» What you will do
With no omissions, write out every record given below.

◇ ◇ ◇ ◇

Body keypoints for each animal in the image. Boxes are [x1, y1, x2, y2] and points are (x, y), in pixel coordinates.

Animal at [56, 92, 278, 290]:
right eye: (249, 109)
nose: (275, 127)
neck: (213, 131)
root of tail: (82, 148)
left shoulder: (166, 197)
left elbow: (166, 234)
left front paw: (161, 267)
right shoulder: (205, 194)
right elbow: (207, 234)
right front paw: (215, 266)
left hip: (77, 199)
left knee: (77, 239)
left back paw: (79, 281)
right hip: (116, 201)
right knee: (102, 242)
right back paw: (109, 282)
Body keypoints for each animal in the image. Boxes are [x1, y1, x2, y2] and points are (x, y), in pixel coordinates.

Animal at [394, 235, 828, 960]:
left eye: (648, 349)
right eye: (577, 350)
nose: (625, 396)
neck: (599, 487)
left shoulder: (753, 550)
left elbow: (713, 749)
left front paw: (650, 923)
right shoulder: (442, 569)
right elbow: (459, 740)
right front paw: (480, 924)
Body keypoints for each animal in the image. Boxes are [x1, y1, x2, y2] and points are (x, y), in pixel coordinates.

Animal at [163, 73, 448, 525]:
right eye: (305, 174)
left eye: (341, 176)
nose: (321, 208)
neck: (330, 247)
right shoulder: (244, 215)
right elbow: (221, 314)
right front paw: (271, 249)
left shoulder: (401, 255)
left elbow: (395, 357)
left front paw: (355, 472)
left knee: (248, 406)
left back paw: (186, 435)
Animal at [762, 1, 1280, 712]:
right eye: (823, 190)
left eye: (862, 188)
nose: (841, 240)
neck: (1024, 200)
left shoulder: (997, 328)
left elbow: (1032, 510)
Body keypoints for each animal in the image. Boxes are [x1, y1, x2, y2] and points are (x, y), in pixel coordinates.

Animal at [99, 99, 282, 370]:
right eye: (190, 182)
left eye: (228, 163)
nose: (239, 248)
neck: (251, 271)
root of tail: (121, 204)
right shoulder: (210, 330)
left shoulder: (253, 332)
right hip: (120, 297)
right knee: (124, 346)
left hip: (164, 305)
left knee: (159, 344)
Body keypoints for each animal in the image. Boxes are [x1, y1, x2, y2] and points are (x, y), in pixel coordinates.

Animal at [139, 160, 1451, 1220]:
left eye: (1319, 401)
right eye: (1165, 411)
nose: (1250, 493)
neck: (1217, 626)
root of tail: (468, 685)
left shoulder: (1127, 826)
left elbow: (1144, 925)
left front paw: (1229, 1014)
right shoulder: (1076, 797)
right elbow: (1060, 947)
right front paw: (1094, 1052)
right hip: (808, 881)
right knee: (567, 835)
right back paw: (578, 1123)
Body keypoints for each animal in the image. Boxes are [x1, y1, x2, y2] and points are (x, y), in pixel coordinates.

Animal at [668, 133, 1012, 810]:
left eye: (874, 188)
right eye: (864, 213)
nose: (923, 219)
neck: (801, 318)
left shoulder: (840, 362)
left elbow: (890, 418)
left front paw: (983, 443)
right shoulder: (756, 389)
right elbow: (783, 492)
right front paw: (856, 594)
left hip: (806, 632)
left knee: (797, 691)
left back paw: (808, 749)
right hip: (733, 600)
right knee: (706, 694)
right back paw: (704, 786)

◇ ◇ ◇ ◇

» Output of the exercise
Body keypoints for each animal in the image. Boxes are [x1, y1, x2, y2] and points are (x, y), in pixel coordinates.

Animal at [56, 92, 278, 290]:
right eye: (249, 109)
nose: (275, 127)
neck: (213, 131)
root of tail: (82, 148)
left shoulder: (166, 197)
left elbow: (166, 234)
left front paw: (161, 267)
right shoulder: (205, 194)
right elbow: (207, 234)
right front paw: (215, 266)
left hip: (77, 199)
left knee: (77, 239)
left back paw: (79, 281)
right hip: (116, 201)
right knee: (102, 242)
right back paw: (109, 282)
Body keypoints for each animal in the image. Boxes are [x1, y1, x2, y2] and points are (x, y), in pixel coordinates.

Animal at [394, 235, 828, 960]:
left eye: (648, 349)
right eye: (577, 350)
nose: (625, 396)
neck: (599, 487)
left shoulder: (753, 550)
left elbow: (713, 749)
left front paw: (650, 923)
right shoulder: (442, 569)
right elbow: (459, 740)
right front paw: (480, 924)
Body keypoints for each animal in the image. Boxes are [x1, y1, x2, y2] and points are (x, y), in pixel coordinates.

Animal at [163, 73, 448, 525]:
right eye: (305, 174)
left eye: (341, 176)
nose: (321, 208)
neck: (330, 247)
right shoulder: (244, 215)
right elbow: (221, 314)
right front paw: (271, 249)
left shoulder: (401, 255)
left elbow: (395, 357)
left front paw: (355, 472)
left knee: (248, 406)
left back paw: (186, 435)
Animal at [762, 1, 1280, 712]:
right eye: (823, 190)
left eye: (862, 188)
nose: (841, 240)
neck: (1024, 200)
left shoulder: (997, 328)
left elbow: (1032, 510)
Body keypoints for each animal in the image. Boxes are [x1, y1, x2, y2] and points are (x, y), in pixel coordinates.

Animal at [99, 99, 282, 370]:
right eye: (190, 182)
left eye: (228, 163)
nose: (239, 248)
neck: (251, 271)
root of tail: (121, 204)
right shoulder: (210, 330)
left shoulder: (253, 332)
right hip: (120, 297)
right knee: (124, 346)
left hip: (164, 305)
left knee: (159, 344)
Body keypoints for each animal in the image. Boxes are [x1, y1, x2, y2] and points are (x, y), in pixel coordinates.

Animal at [139, 160, 1451, 1220]:
left eye: (1319, 401)
right eye: (1165, 411)
nose: (1250, 493)
neck: (1217, 626)
root of tail: (468, 685)
left shoulder: (1127, 826)
left elbow: (1144, 925)
left front paw: (1229, 1014)
right shoulder: (1076, 797)
right elbow: (1060, 947)
right front paw: (1094, 1052)
right hip: (808, 881)
right knee: (567, 835)
right back paw: (578, 1123)
Body keypoints for each animal in the image. Boxes are [x1, y1, x2, y2] and points are (x, y), in pixel coordinates.

Animal at [668, 133, 1012, 810]:
left eye: (874, 188)
right eye: (864, 213)
nose: (923, 219)
neck: (801, 318)
left shoulder: (840, 362)
left elbow: (890, 418)
left front paw: (983, 443)
right shoulder: (756, 389)
right elbow: (783, 492)
right front paw: (856, 594)
left hip: (806, 632)
left knee: (797, 691)
left back paw: (808, 749)
right hip: (733, 600)
right knee: (706, 694)
right back paw: (704, 786)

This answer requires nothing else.